* [Given records]:
________________
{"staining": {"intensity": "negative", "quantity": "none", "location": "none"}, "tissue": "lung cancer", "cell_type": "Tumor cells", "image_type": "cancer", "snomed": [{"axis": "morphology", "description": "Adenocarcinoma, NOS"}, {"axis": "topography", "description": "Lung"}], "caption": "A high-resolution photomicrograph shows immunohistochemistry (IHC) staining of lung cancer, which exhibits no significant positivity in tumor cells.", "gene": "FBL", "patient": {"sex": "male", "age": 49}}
________________
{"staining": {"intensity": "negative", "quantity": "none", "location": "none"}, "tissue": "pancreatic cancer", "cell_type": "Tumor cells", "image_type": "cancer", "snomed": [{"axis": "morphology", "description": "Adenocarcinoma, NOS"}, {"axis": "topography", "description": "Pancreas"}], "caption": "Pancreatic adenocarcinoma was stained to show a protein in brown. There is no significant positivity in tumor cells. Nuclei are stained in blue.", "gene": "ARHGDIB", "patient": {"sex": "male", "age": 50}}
________________
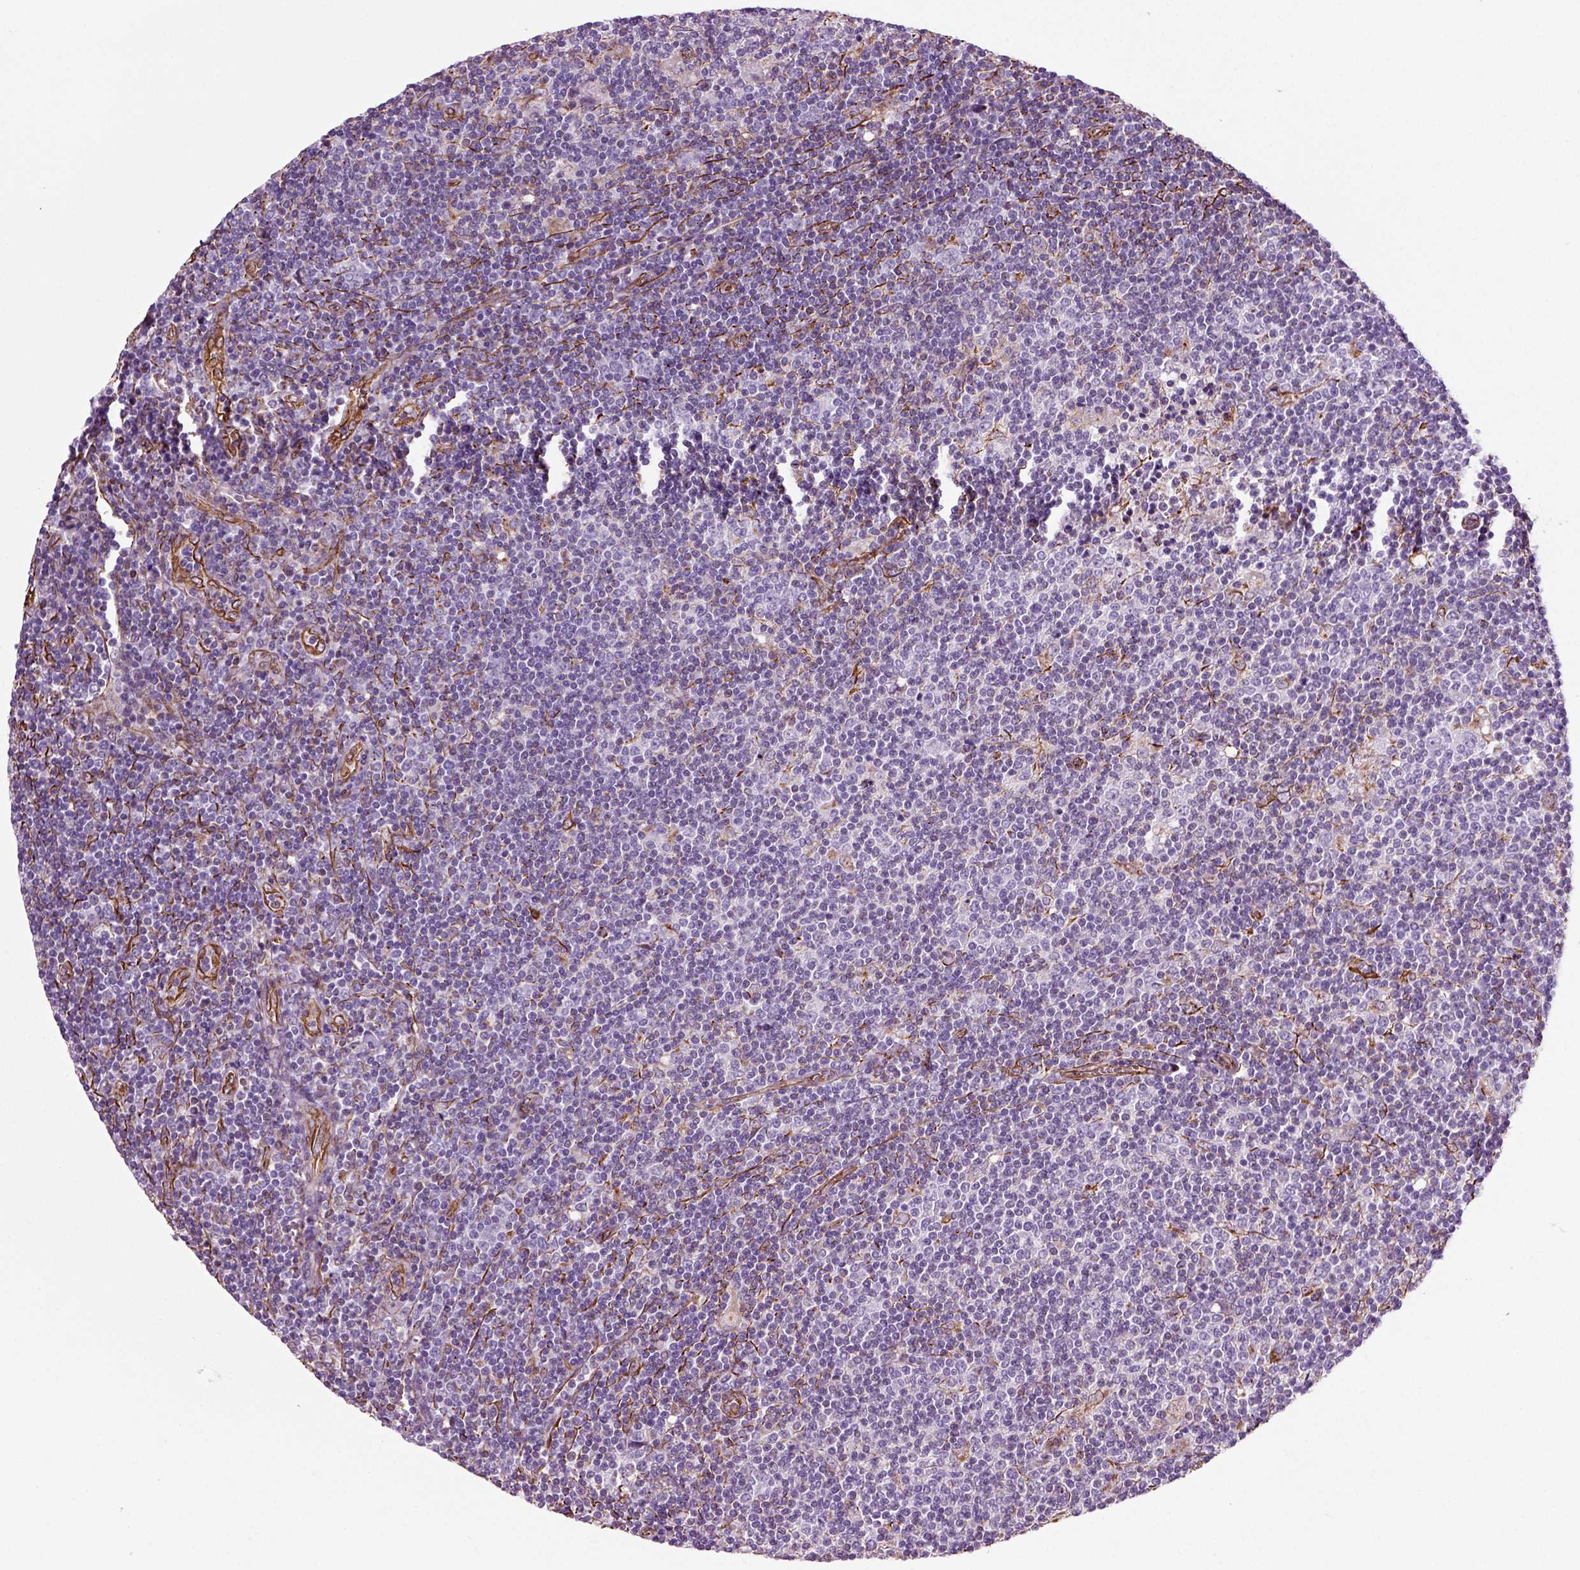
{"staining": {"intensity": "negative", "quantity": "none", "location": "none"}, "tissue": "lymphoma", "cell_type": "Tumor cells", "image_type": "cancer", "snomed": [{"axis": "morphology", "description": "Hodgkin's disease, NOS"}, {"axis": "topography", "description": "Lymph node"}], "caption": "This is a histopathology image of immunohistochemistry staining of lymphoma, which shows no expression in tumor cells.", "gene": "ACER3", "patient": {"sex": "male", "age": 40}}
________________
* [Task goal]:
Over all the entries, say how many lines hold the string "Adenocarcinoma". The reply is the number alone.

* [Result of this exercise]:
2